Como o teste foi feito
Os pesquisadores criaram um benchmark clínico controlado, inspirado em psicofísica, para testar escolha diagnóstica e comportamento de confiança. O foco: distinguir provável transtorno neurocognitivo do tipo Alzheimer (AT-NCD) de comprometimento cognitivo relacionado à depressão (DRCI) — um dilema clínico real e difícil.

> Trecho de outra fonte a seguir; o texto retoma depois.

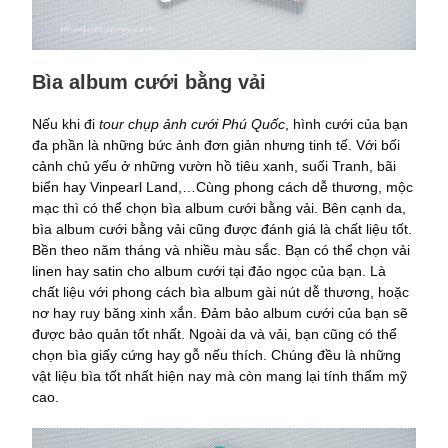
Bìa album cưới bằng vải
Nếu khi đi
tour chụp ảnh cưới Phú Quốc
, hình cưới của bạn
đa phần là những bức ảnh đơn giản nhưng tinh tế. Với bối
cảnh chủ yếu ở những vườn hồ tiêu xanh, suối Tranh, bãi
biển hay Vinpearl Land,…Cùng phong cách dễ thương, mộc
mạc thì có thể chọn bìa album cưới bằng vải. Bên cạnh da,
bìa album cưới bằng vải cũng được đánh giá là chất liệu tốt.
Bền theo năm tháng và nhiều màu sắc. Bạn có thể chọn vải
linen hay satin cho album cưới tại đảo ngọc của bạn. Là
chất liệu với phong cách bìa album gài nút dễ thương, hoặc
nơ hay ruy băng xinh xắn. Đảm bảo album cưới của bạn sẽ
được bảo quản tốt nhất. Ngoài da và vải, bạn cũng có thể
chọn bìa giấy cứng hay gỗ nếu thích. Chúng đều là những
vật liệu bìa tốt nhất hiện nay mà còn mang lại tính thẩm mỹ
cao.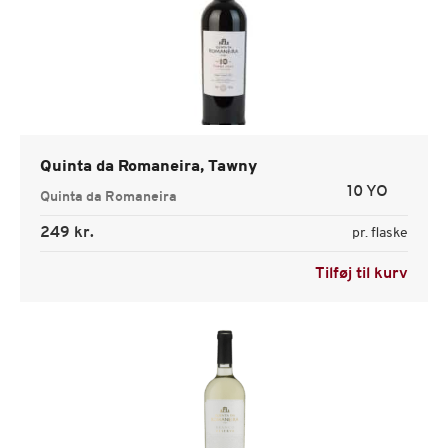
Quinta da Romaneira, Tawny
10 YO
Quinta da Romaneira
249 kr.
pr. flaske
Tilføj til kurv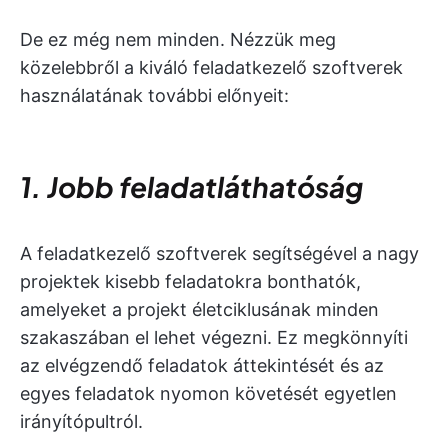
De ez még nem minden. Nézzük meg
közelebbről a kiváló feladatkezelő szoftverek
használatának további előnyeit:
1. Jobb feladatláthatóság
A feladatkezelő szoftverek segítségével a nagy
projektek kisebb feladatokra bonthatók,
amelyeket a projekt életciklusának minden
szakaszában el lehet végezni. Ez megkönnyíti
az elvégzendő feladatok áttekintését és az
egyes feladatok nyomon követését egyetlen
irányítópultról.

Foram geradas 45 vinhetas sintéticas variando força da evidência, evidência conflitante e informação ausente. Cada vinheta foi apresentada em três variantes de prompt, totalizando 135 testes.
Os resultados
No teste piloto com o gpt-4.1-nano, a precisão diagnóstica foi de 93,5%, com confiança média de 78,4% e AUROC de 0,876. O achado mais importante é qualitativo: a confiança aumentou com a distância da evidência em relação à fronteira diagnóstica, diminuiu quando faltava informação e permaneceu mais alta em testes corretos do que em incorretos.
O ponto de atenção
Isso indica uma sensibilidade metacognitiva parcial — a confiança do modelo não é globalmente sem sentido. Mas os erros se concentraram em casos moderados e conflitantes de AT-NCD, justamente onde o modelo migrou para o diagnóstico de depressão e manteve mais confiança do que a precisão empírica justificava. Em medicina, esse tipo de confiança excessiva é o mais perigoso, pois pode levar a decisões erradas tomadas com alta convicção.
O que isso ensina
A conclusão metodológica é valiosa: a qualidade da confiança deve ser medida diretamente, e não inferida da precisão geral do modelo ou da sua capacidade nominal. O estudo estabelece uma estrutura reproduzível para avaliar sensibilidade a evidências e falhas de calibração localizadas — exatamente o que se precisa antes de confiar em LLMs como apoio ao diagnóstico médico.